Namun, jika raja Salman memilih untuk kembali lagi 'tunduk' terhadap Amerika dan mengabaikan kehormatan rakyatnya, maka Saudi harus kembali siap dijajah, ditengah keadaan saat ini dimana Saudi sedang berusaha melepaskan diri dari 'cinta terlarang' dengan Amerika Serikat, cinta terlarang warisan pendahulu raja Salman.

Pilihan terbaik saat ini yang dimiliki raja Salman hanya satu, kembali kepada kesepakatan yang  diabaikannya, kesepakatan bersama Turky dan Qatar untuk terwujudnya poros Riyadh-Ankara-Doha.

Menurut saya ini merupakan kekuatan yang sangat seimbang untuk menghadapi Iran dan sekutunya, termasuk untuk keluar dari tekanan Rusia. Jika raja Salman bisa menciptakan poros tersebut, maka akan ada dua kekuatan besar yang akan bertarung di Timur Tengah, Saudi Arabia dan negara teluk+Turky menhadapi Iran dan beberapa negara yang condong ke Syiah+Rusia. Amerika Serikat seperti biasa akan memainkan politik dua kaki, untuk lebih condongnya kemana, sangat kondisional.

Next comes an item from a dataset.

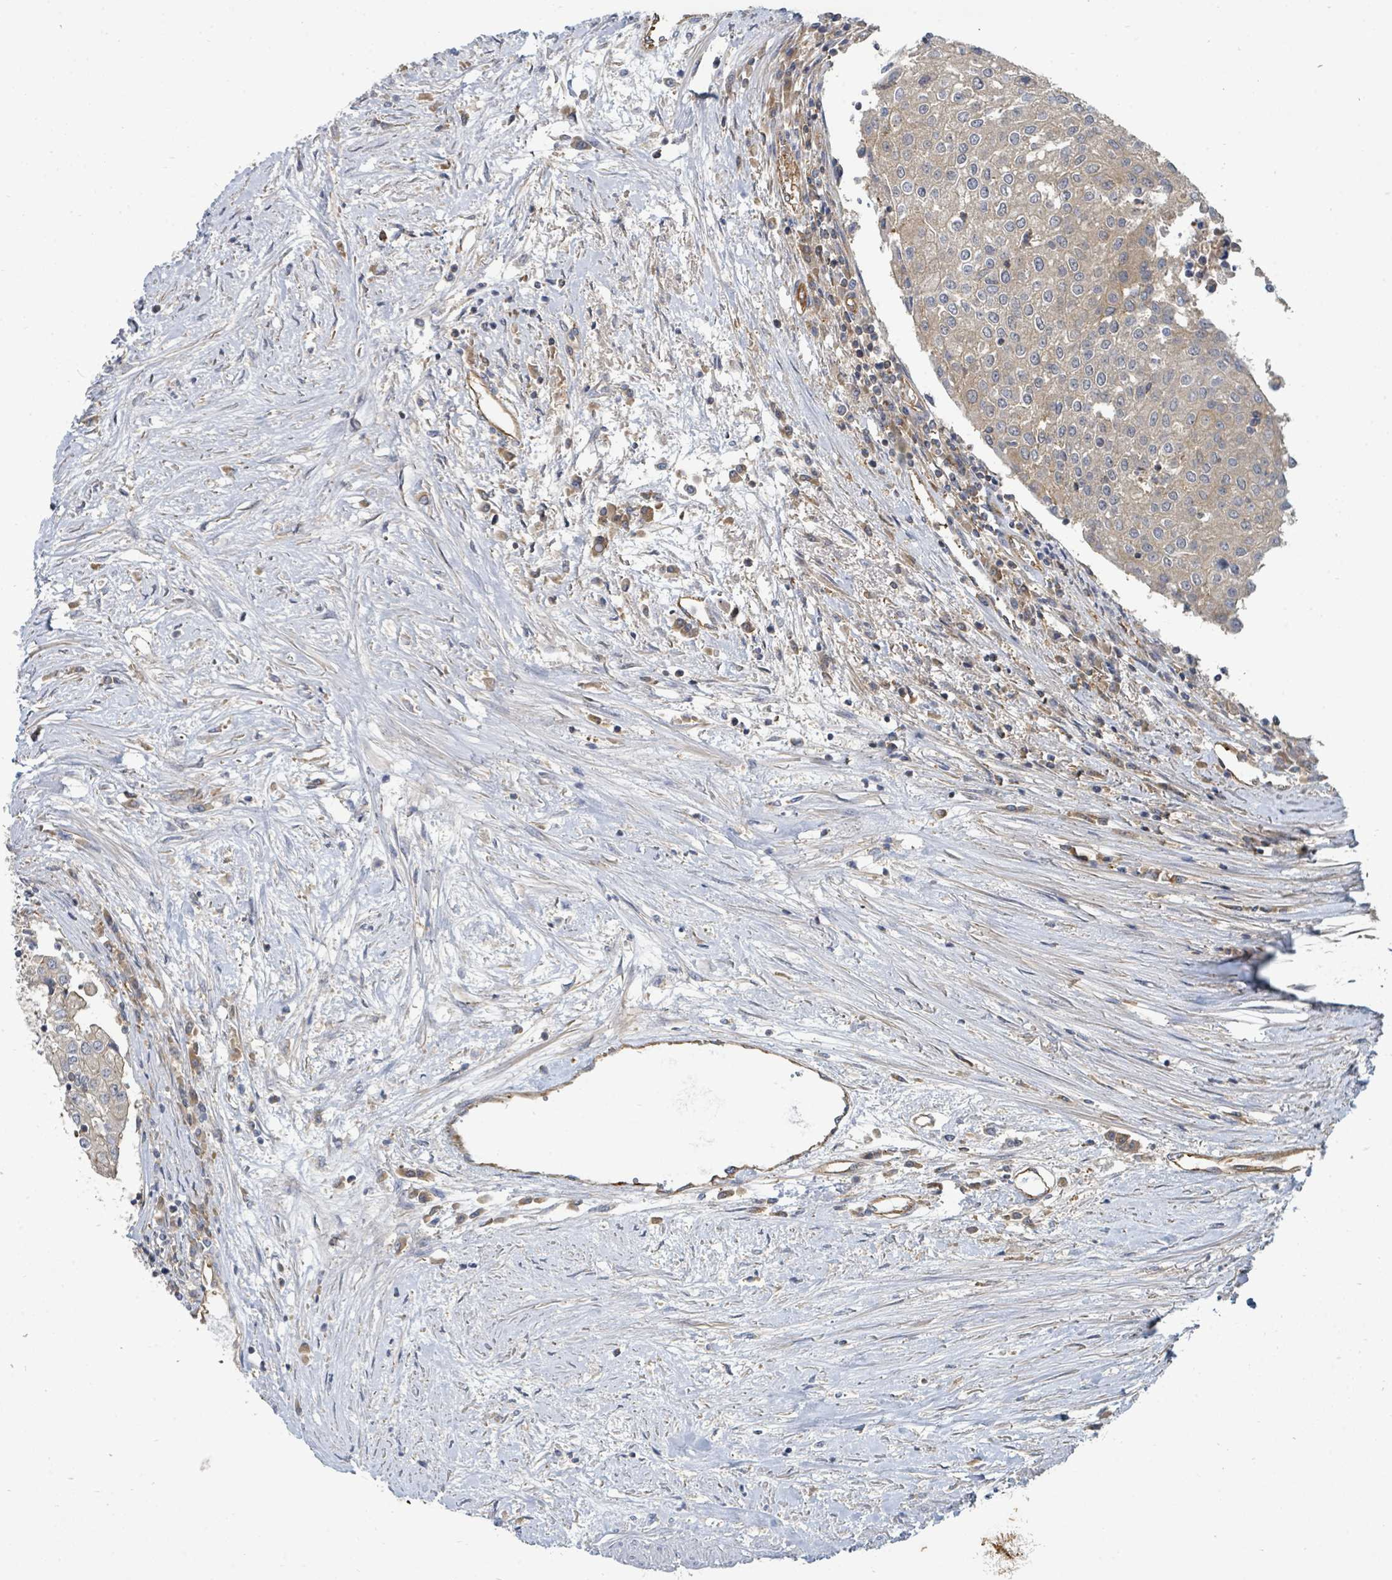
{"staining": {"intensity": "weak", "quantity": "<25%", "location": "cytoplasmic/membranous"}, "tissue": "urothelial cancer", "cell_type": "Tumor cells", "image_type": "cancer", "snomed": [{"axis": "morphology", "description": "Urothelial carcinoma, High grade"}, {"axis": "topography", "description": "Urinary bladder"}], "caption": "Immunohistochemistry micrograph of neoplastic tissue: human urothelial cancer stained with DAB (3,3'-diaminobenzidine) demonstrates no significant protein positivity in tumor cells.", "gene": "BOLA2B", "patient": {"sex": "female", "age": 85}}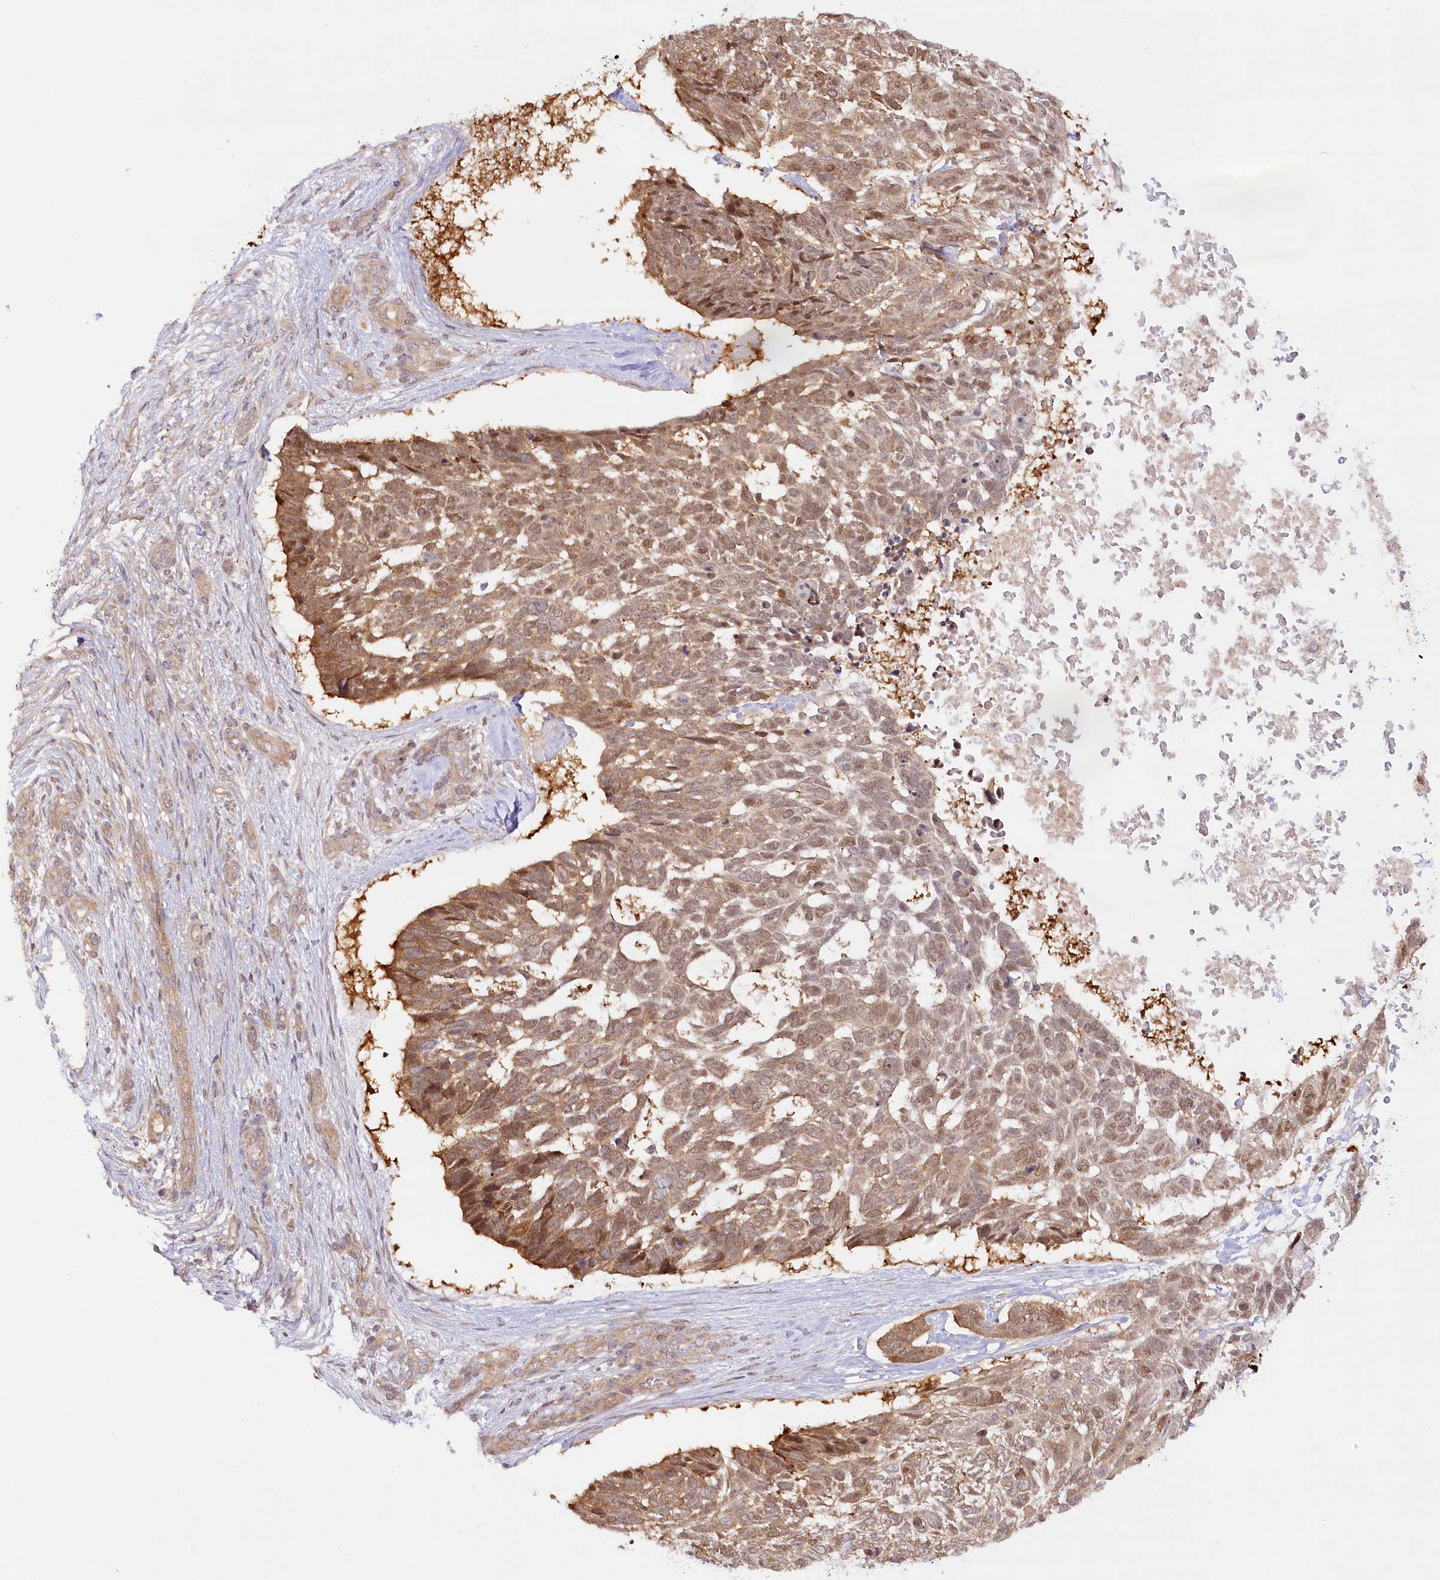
{"staining": {"intensity": "moderate", "quantity": ">75%", "location": "cytoplasmic/membranous"}, "tissue": "skin cancer", "cell_type": "Tumor cells", "image_type": "cancer", "snomed": [{"axis": "morphology", "description": "Basal cell carcinoma"}, {"axis": "topography", "description": "Skin"}], "caption": "Protein positivity by IHC exhibits moderate cytoplasmic/membranous expression in approximately >75% of tumor cells in basal cell carcinoma (skin). (DAB IHC with brightfield microscopy, high magnification).", "gene": "INPP4B", "patient": {"sex": "male", "age": 88}}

Jika sudah seperti ini, kekuatan seimbang dan lawan sudah jelas maka akan menjadi tontonan menarik, namun jika Saudi Arabia gagal membangun poros tersebut, bisa jadi tontonannya akan mengerikan, apalagi jika konspirasi untuk menumbangkan raja Salman berhasil. Wallahu 'alam.